[Prompt]
Quote, word for word, the stretch of the forum thread below about hiking in trail running shoes from "I would say" through "Dugan (Feb 14, 2005)".

--- Text under study Enclosed Below ---

# anyone ever hike in a trail running shoe?



## Rob sebenza (Feb 12, 2005)

Anyone have any comments on hiking in trail runners?


----------



## NH_Mtn_Hiker (Feb 13, 2005)

No, but I hear that some of the younger hikers like them.  The same group that don't  think they need to worry about ankle support and the ones involved in about 80% of hiking injuries.  Most of us _more responsible _hikers know better.

Oh, and guess what kind of injuries are among the most common to hikers... you guessed it, foot and ankle injuries on the second half of the trip.


----------



## Max (Feb 13, 2005)

I've been hiking exclusively in trail runners for years, except when muddy or snowy conditions prevail, or when I'm carrying a heavy pack on an overnight.  I did over 30 miles on the Pemi loop in one day in trail runners with no ill effects.  A lot depends on the quality of shoe, and on your resiliance and ankle strength.  Try a pair on a shorter hike and see how your feet agree with them.  Work your way up.  There are some trade offs, especially if you do a lot of open-rock hiking, like in the Presidentials, but like anything, it takes a bit of conditioning to become adjusted.


----------



## TenPeaks (Feb 13, 2005)

I once did a 20 mile day hike in the Grand Canyon in running sneakers with no ill effects. Of course, at the time I was on a well used trail and had a light pack. I was also 13 years younger than I am today.

Now, I hike almost exclusively in the traditional hiking boot. However, I see no reason not to try a trail runner for easy to moderate day hikes.  If you're backpacking or doing a long day hike you may want/need the support of a more traditional boot.


----------



## cbcbd (Feb 14, 2005)

I use my New Balance cross trainers for everything. 
Once I went light I never turned back and only wear boots if I really might lose a foot in the conditions. 

I guess the only requirements are strong ankles, tough feet, and more care about foot placement. - the last one is the most important.

I've done plenty of  dayhikes, overnighters and did a whole week in Baxter (90 miles) with a 35lb + pack without any issues with my feet or ankles. 

I would say that for dayhikes with light packs there is no better alternative unless you're known to trip over your own feet


----------



## Dugan (Feb 14, 2005)

Started hiking in trail runners last spring after an ankle fracture and ligament rupture because I couldn't fit an ankle brace or a taped ankle into hiking boots.  The injury occurred while wearing mid weight hiking boots that came to above my ankle.  I've been back to boots for winter.

I feel more stable in trail runners.  My foot and ankle have better mobility.  I can feel the trail better which means I look at my feet less.  I wonder too if injuries are more apt to occur in boots because after you begin to tip over, the stiffness of a boot makes it more difficult to recover footing, i.e. once an ankle roll begins the boot torques your leg over after a certain point.  Also, the thicker sole of a boot provides a higher platform from which the tip occurs.  

I've been woods running in trail runners for years.  I wish I'd tried hiking in them sooner.

--- End of Enclosed Text under study ---
--- Input data Enclosed Below ---

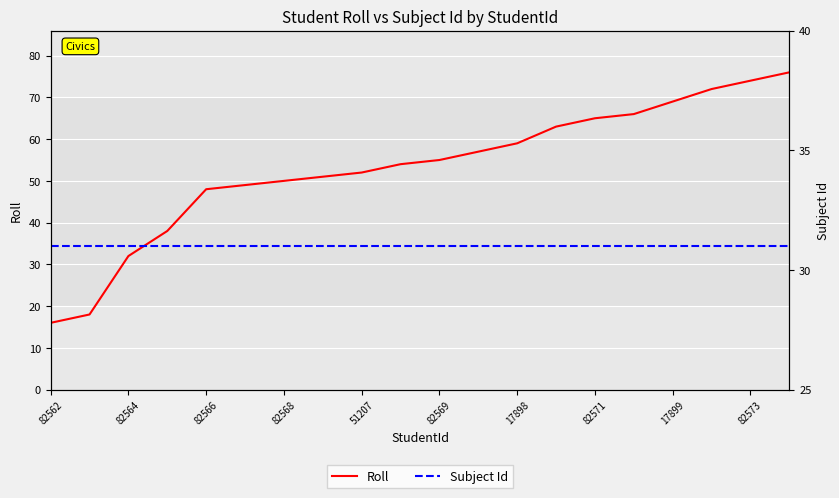

List the series in order of their overall mean, highest first.

Roll, Subject Id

--- End of Enclosed Input data ---

[Written solution]
I would say that for dayhikes with light packs there is no better alternative unless you're known to trip over your own feet


----------



## Dugan (Feb 14, 2005)